Langdon atmete tief durch. »Ob Sie’s glauben oder nicht -Raphael ist im Pantheon begraben.«
Vittoria blickte ihn zweifelnd an. »In dem Pantheon?«
»Genau in dem.« Zugegebenermaßen war auch Langdon überrascht, dass die Illuminati ausgerechnet das Pantheon als den Anfang ihres Weges der Erleuchtung ausgesucht hatten. Er hätte eher vermutet, dass der erste Altar der Wissenschaft in einer stillen, kleinen, abgelegenen Kirche stand. Das Pantheon, der gewaltige Kuppelbau mit dem großen runden Loch in der Mitte, war auch im siebzehnten Jahrhundert eines der berühmtesten Bauwerke in Rom gewesen.
»Ist das Pantheon überhaupt eine Kirche?«, fragte Vittoria.
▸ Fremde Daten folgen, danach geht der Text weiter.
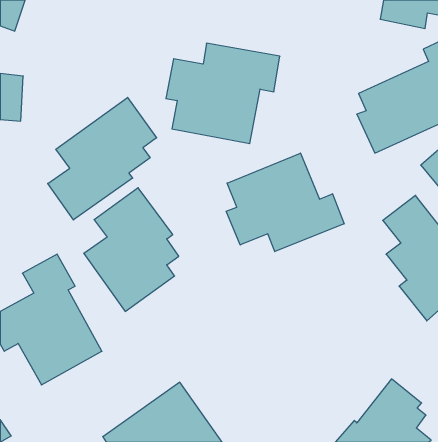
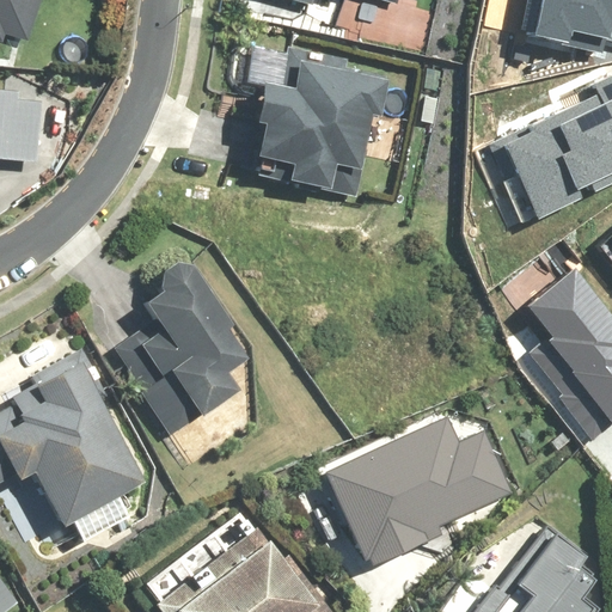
building: [48,97,157,220] -> none
building: [226,153,344,252] -> none
building: none -> [322,423,513,563]

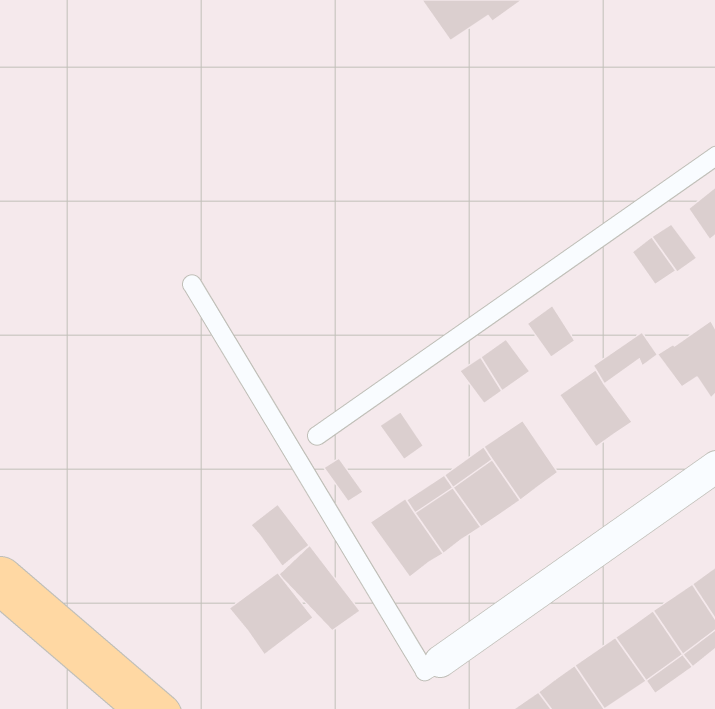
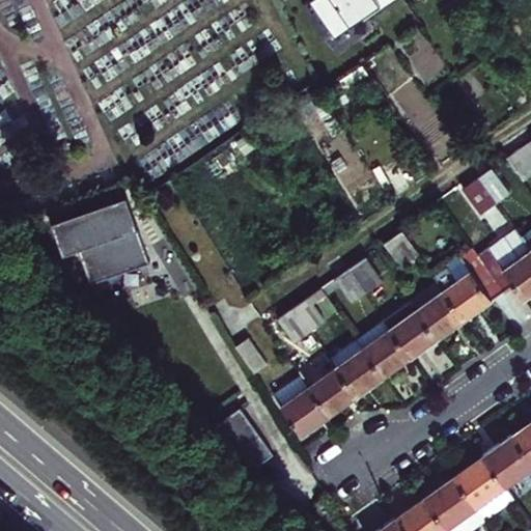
building: none -> [47,197,144,283]
building: none -> [448,268,505,317]
building: none -> [298,290,343,335]
building: none -> [388,298,442,355]
building: [251,504,309,566] -> none
building: [229,572,313,655] -> none

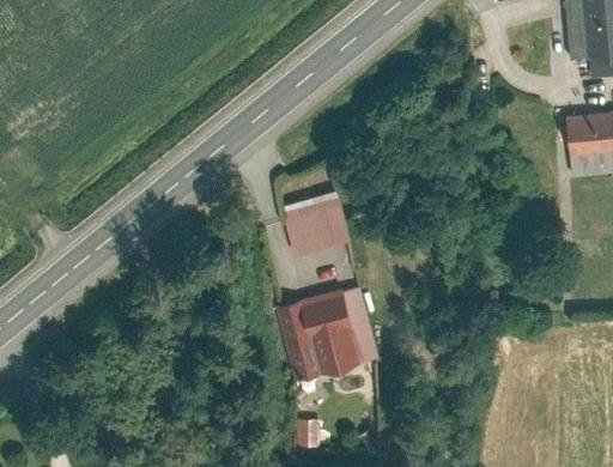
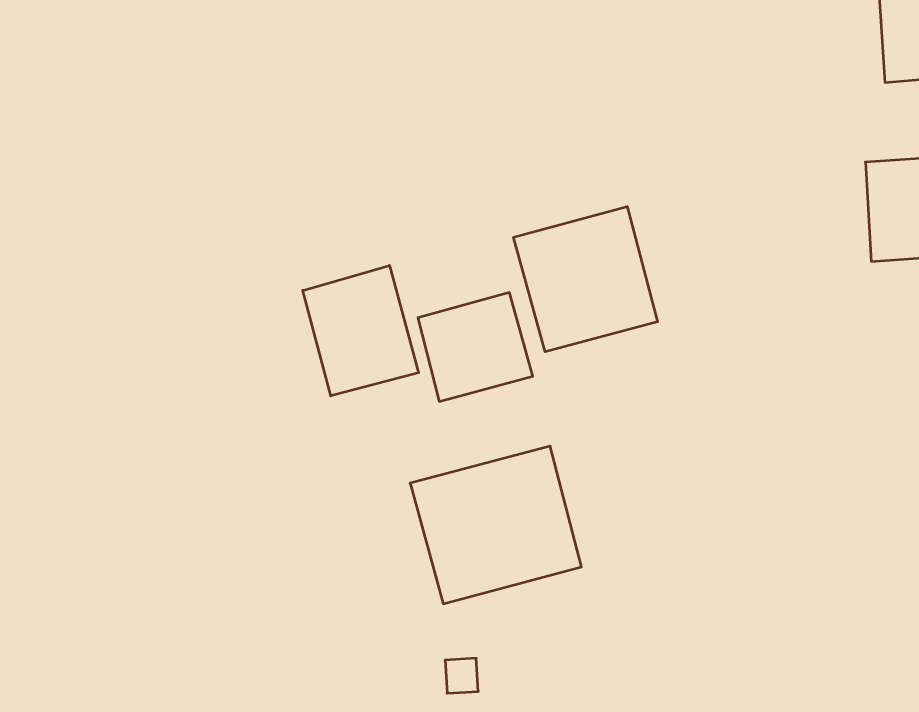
building: none -> [514,207,658,352]
building: none -> [303,265,419,396]

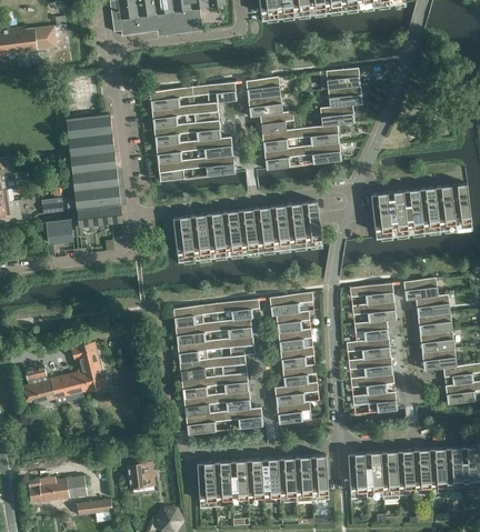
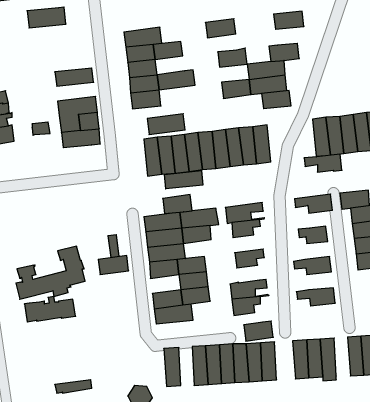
building: [191,82,236,106] -> none
building: [327,86,362,108] -> none
building: [247,94,281,118] -> none
building: [66,114,111,139] -> [27,7,66,28]
building: [186,120,220,142] -> none
building: [261,130,296,151] -> [262,91,291,109]
building: [70,151,116,173] -> none
building: [190,154,234,179] -> [147,114,185,135]
building: [46,220,72,243] -> none
building: none -> [164,170,203,189]
building: [351,301,396,322] -> [304,154,342,172]
building: [277,329,312,351] -> none
building: [219,335,253,358] -> [163,195,192,214]
building: [346,338,390,359] -> none
building: [281,364,316,387] -> none
building: [349,373,394,394] -> none
building: [180,377,216,399] -> [98,256,129,275]
building: [228,406,262,430] -> [244,321,273,341]
building: [396,450,414,495] -> none
building: [128,460,154,488] -> none
building: [213,461,231,506] -> none
building: [26,472,86,502] -> [24,296,76,322]

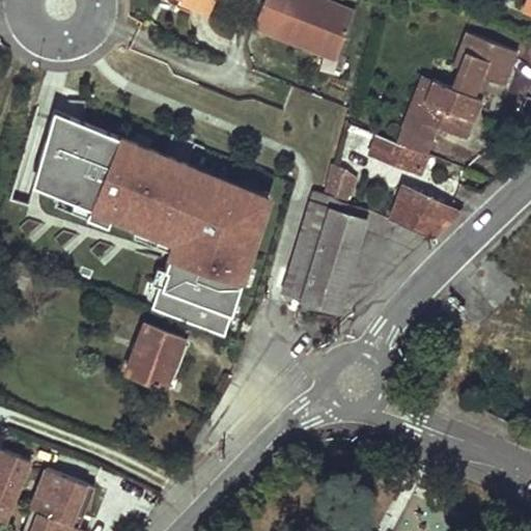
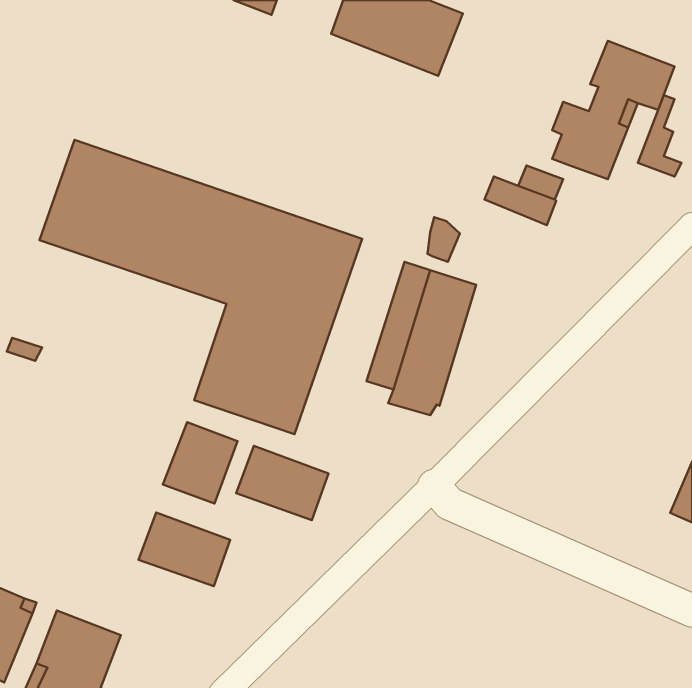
building: [402,79,436,141] -> [638,95,681,176]
building: [388,189,458,241] -> none
building: none -> [236,446,329,520]
building: none -> [138,512,230,586]

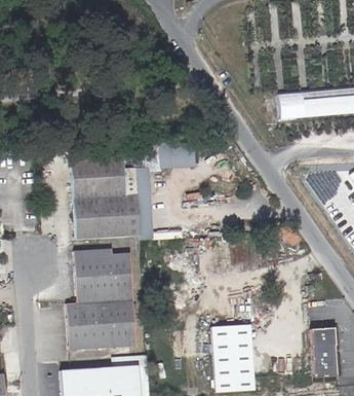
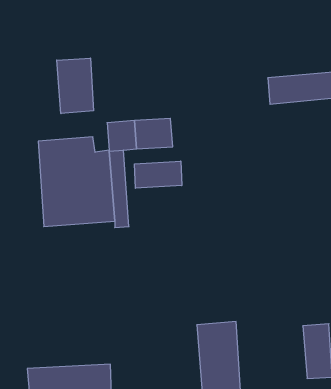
building: none -> [57,58,93,114]
building: none -> [135,161,182,188]
building: [66,246,136,347] -> none

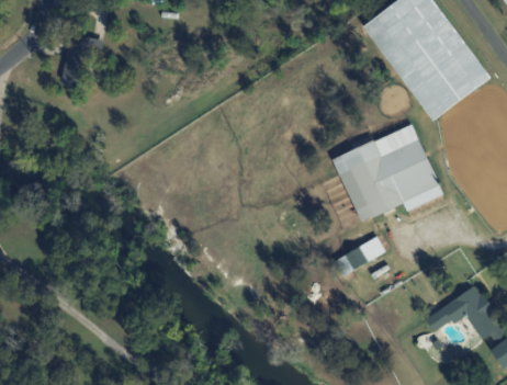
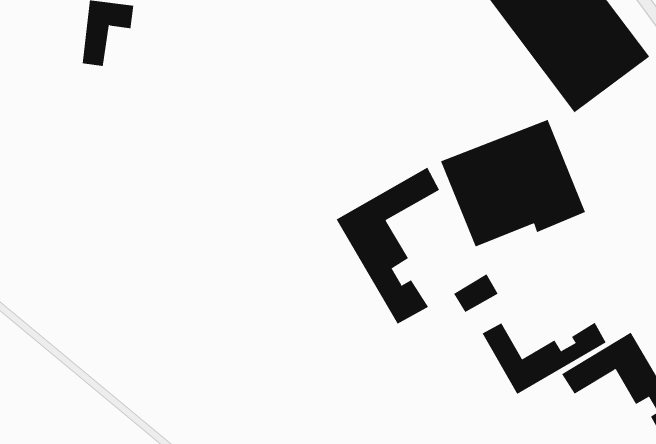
building: none -> [336,167,440,324]
building: none -> [482,322,606,395]

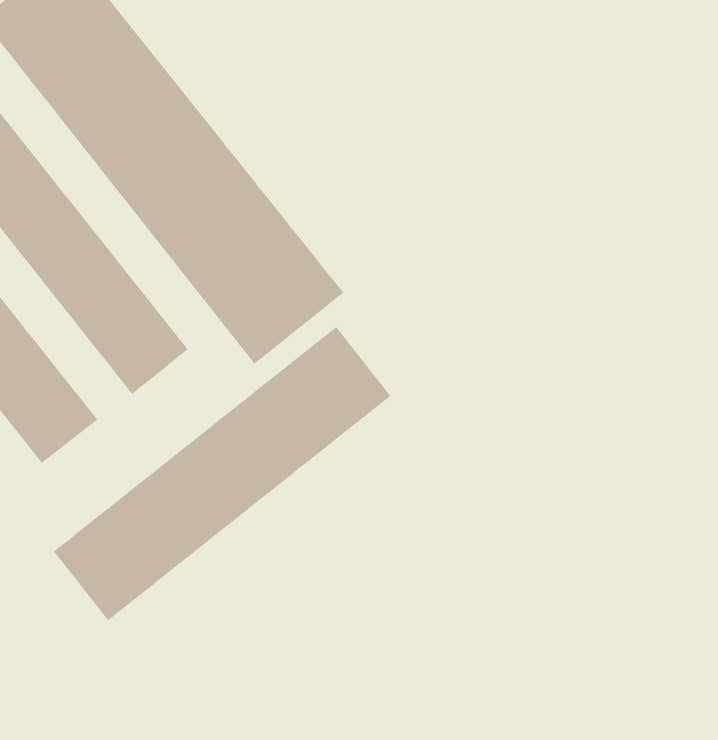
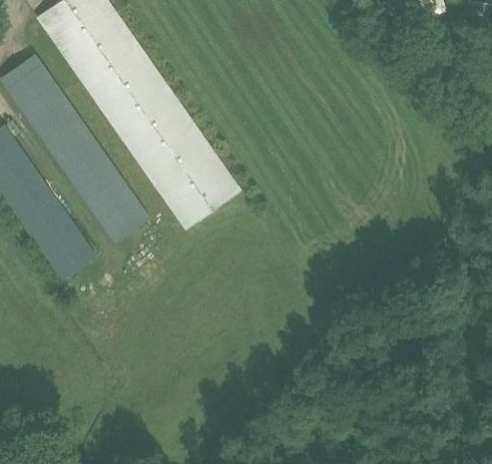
building: [53,326,391,621] -> none

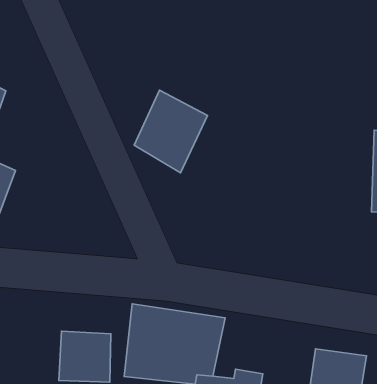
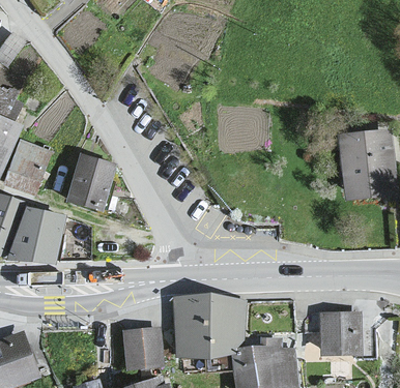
building: [134,90,208,173] -> [64,157,117,218]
»Die älteste katholische Kirche in ganz Rom.«
Vittoria schüttelte den Kopf. »Glauben Sie wirklich, dass der erste Kardinal im Pantheon ermordet werden soll? Es ist doch eine der touristisch meistbesuchten Stätten in Rom!«
Langdon zuckte die Schultern. »Die Illuminati haben gesagt, dass die ganze Welt ihnen zusehen soll. Ein Mord an einem Kardinal im Pantheon würde sicherlich einigen die Augen öffnen.«
»Aber wie kann dieser Assassine erwarten, jemanden im Pantheon zu ermorden und unerkannt zu entkommen? Das ist unmöglich!«
»Genauso unmöglich wie die Entführung von vier Kardinalen aus dem Vatikan, nehme ich an. Das Poem jedenfalls ist eindeutig.«
»Und Sie sind ganz sicher, dass dieser Raphael im Pantheon begraben ist?«
»Ich habe schon mehr als einmal an seinem Grab gestanden.«
Vittoria nickte, doch sie schien immer noch zu zweifeln. »Wie spät ist es?«
Langdon blickte auf seine Mickey-Mouse-Uhr. »Halb acht.«
»Ist es weit bist zum Pantheon?«
»Vielleicht anderthalb Kilometer. Wir haben also noch etwas
Zeit.«
»Das Poem sagt etwas von Santis irdnem Grab. Haben Sie dafür auch eine Erklärung?«
Langdon eilte über den weiten Hof. »Irden, ja. Offen gestanden gibt es wahrscheinlich keinen Ort in ganz Rom, der irdener wäre als das Pantheon. Der Name kommt von der alten Religion, für die das Pantheon erbaut wurde - es ist ein Tempel für alle Götter. Insbesondere die Götter von Mutter Erde.«
Als Student der Architektur hatte Langdon staunend erfahren, dass die Abmessungen der Haupthalle ein Tribut an Gaia waren, die Göttin der Erde. Die Form war so exakt berechnet, dass eine riesige Kugel hineinpasste, so genau, dass an den äußeren Rändern weniger als ein Millimeter Zwischenraum blieb.